When a home or business has suffered some type of water damage it may be a good idea to consider direct heat application in order to rapidly dry things out in an attempt to preserve as much as possible. The thing that you must remember is that this type of drying method must be done in the correct manner or it is possible you could actually cause more damage in the process. Fortunately, all of that will be discussed in the following paragraphs.

The First Step – Assessing the Damage

Regardless of the source of the water damage or the extent of it, the first thing you will do involves assessing the damage. You need to know exactly how much of that particular structure has been damaged and if possible, try to ascertain the extent of damage involved. Granted, this may not be possible without actually knocking holes in the drywall in order to see how much damage has occurred inside the walls themselves.

Call Your Insurance Company

The first thing you should do after carefully assessing the damage you can see is to call your insurance company. They’ll want to know exactly which portions of the structure are involved and how much damage has occurred.

Removing Items

The next step in the process is removing all items from the room. You’ll want to remove all items that can be safely removed and carefully inspect them for damage. It’s a good rule of thumb to put undamaged items in one category and items that have been damaged in another, physically grouping them together. That way, you can easily photograph the damaged items or show them to your insurance adjuster. In addition, you might also be able to show those damaged items to the professionals who will be drying the structure out. They may be able to help you recover some of those items that you might otherwise have believed to be lost in the flood.

Beginning the Drying Process

One of the first steps that you want to do when it comes to beginning the drying process is to open windows and doors.
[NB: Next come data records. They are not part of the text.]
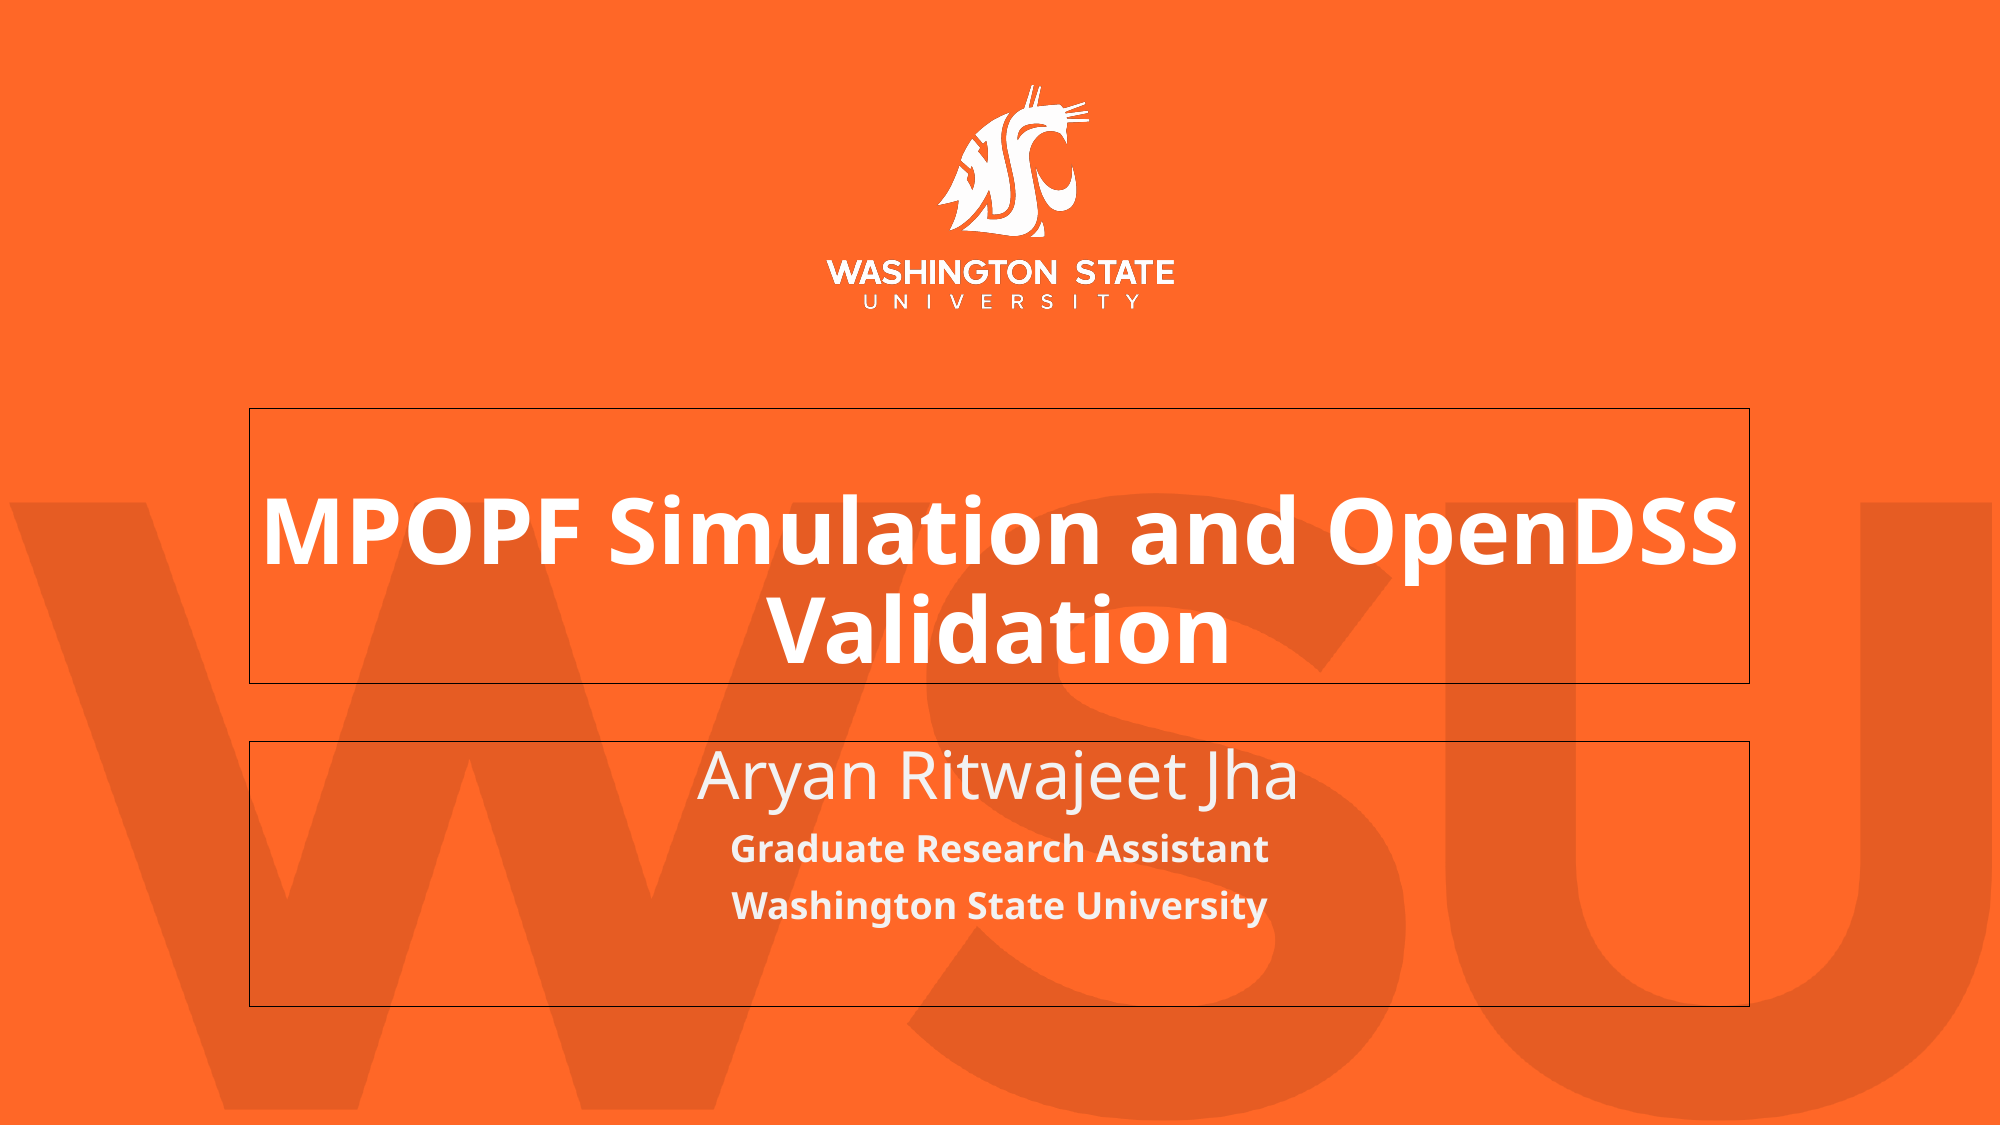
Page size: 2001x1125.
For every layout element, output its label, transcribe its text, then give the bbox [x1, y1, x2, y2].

picture [6, 492, 1994, 1121]
picture [826, 85, 1174, 309]
title MPOPF Simulation and OpenDSS Validation [249, 408, 1750, 684]
subtitle Aryan Ritwajeet Jha Graduate Research Assistant Washington State University [249, 741, 1750, 1007]
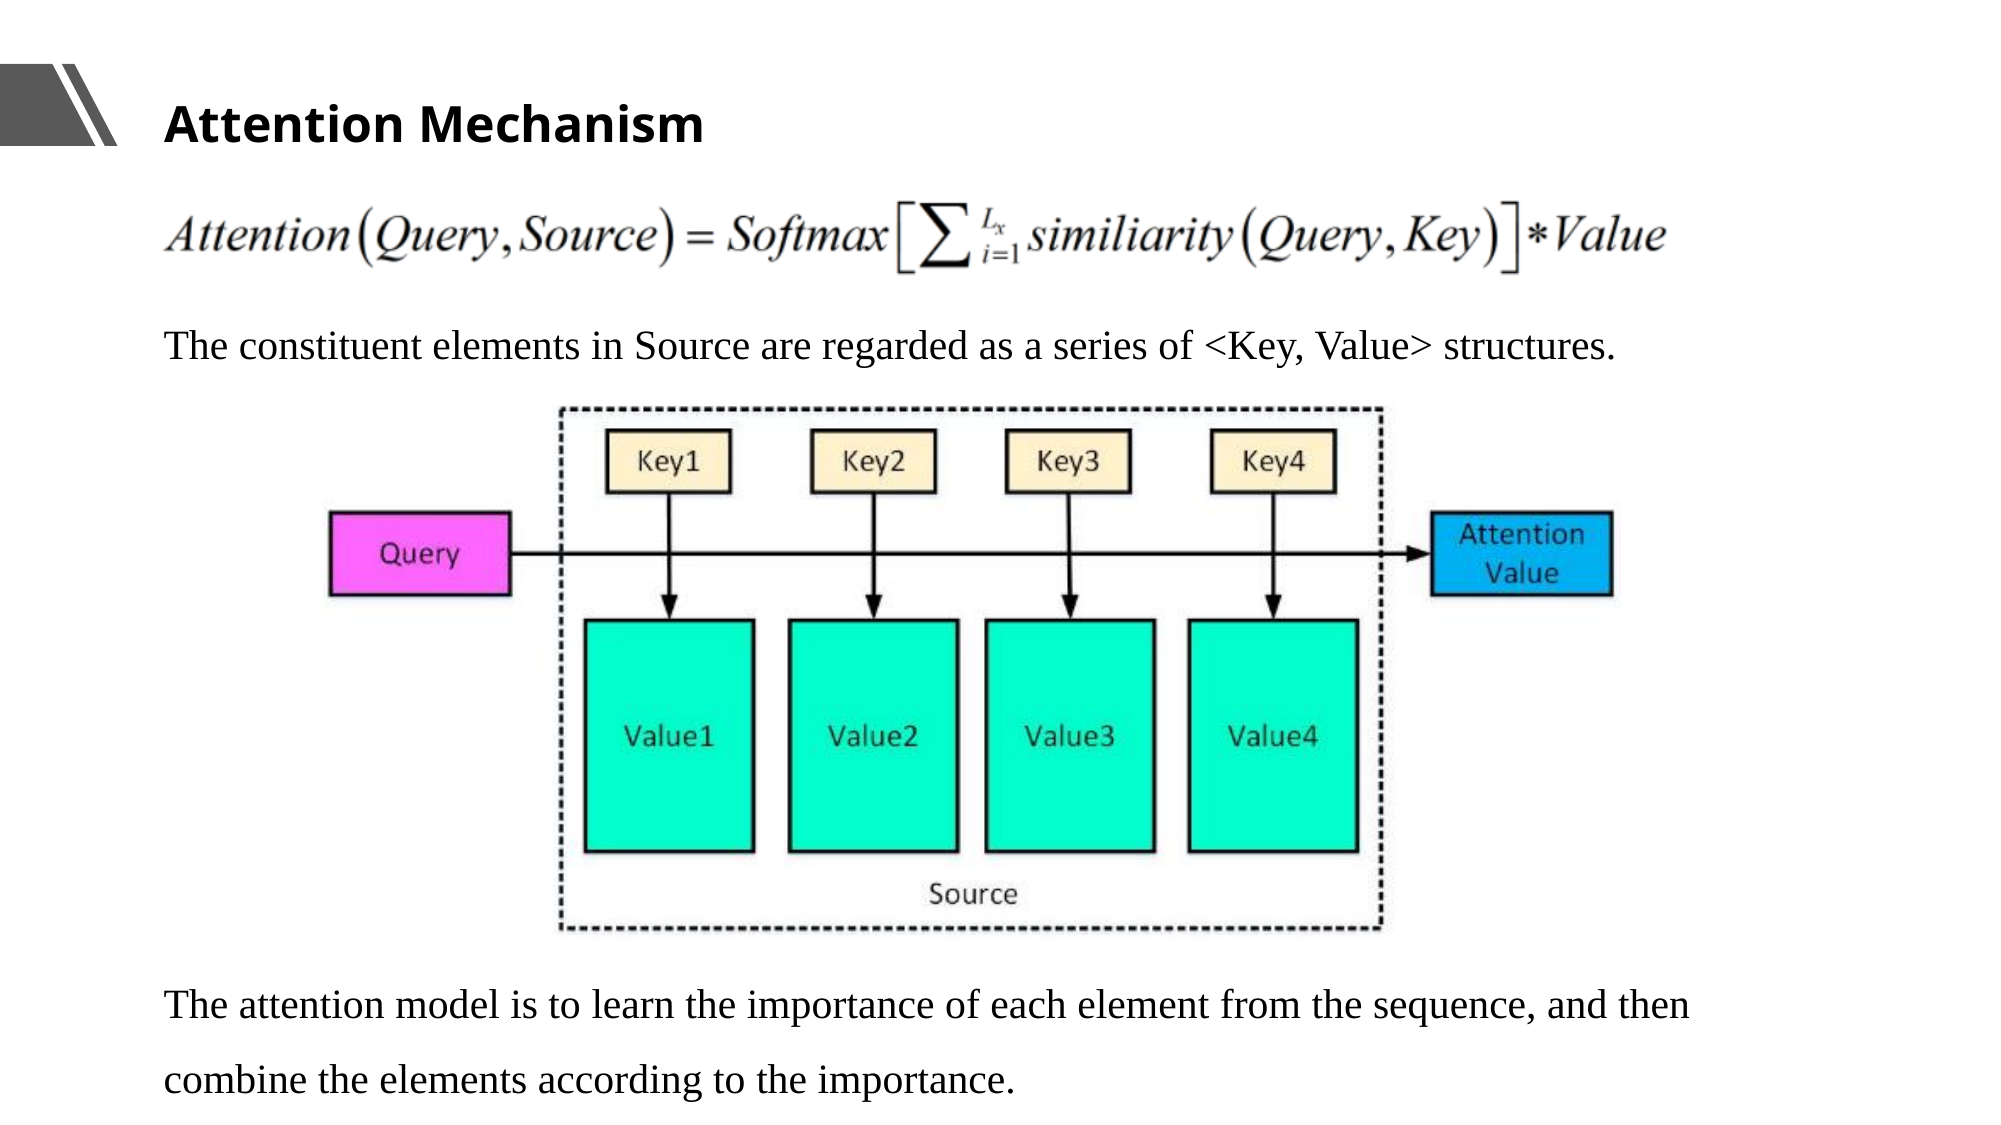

This will help the drying process go both more quickly and more smoothly, as it allows fresh air to get inside the structure and circulate. For example, you may want to open all of the windows in the affected rooms. If you can, you may consider opening both the front and back doors so that more air can move through the building in its entirety. Some examples include houses that have pets which cannot be otherwise secured or businesses that cannot be safely secured during the drying process with both doors open.

Drying With Direct Heat

This is one of the many methods that can be used to dry an area that has received water damage. It’s one of the more effective methods but if it’s done improperly, it can actually cause more harm than good. You’ll want to find out how many heaters you need before you get started. Typically, rooms less than 25 square feet can be effectively dried with only one heater. For small rooms, open the doors and windows leading to the room and place the heater in the doorway. The heat isn’t designed to reach all the way up the walls, but only about a quarter of the way. Therefore, if you’ve experienced massive flooding that has inundated the room more than a quarter of the way up the wall, it may be best to use a different method. When using this method in the manner described above, you can usually get a room completely dry within 12 to 72 hours, depending on the size of the room, the number of heaters used and the severity of the water damage.

Using Direct Heat on Larger Areas

If you have a room larger than 25 square feet, you’ll need to utilize more than one heater. In general, you’ll want to use one heater for every 25 sq ft of space you’re trying to dry. Larger areas will usually take about to 72 hours to dry out especially in humid conditions. The type of flooring in the room will also affect the dry time. Carpet generally takes longer to dry than tile flooring.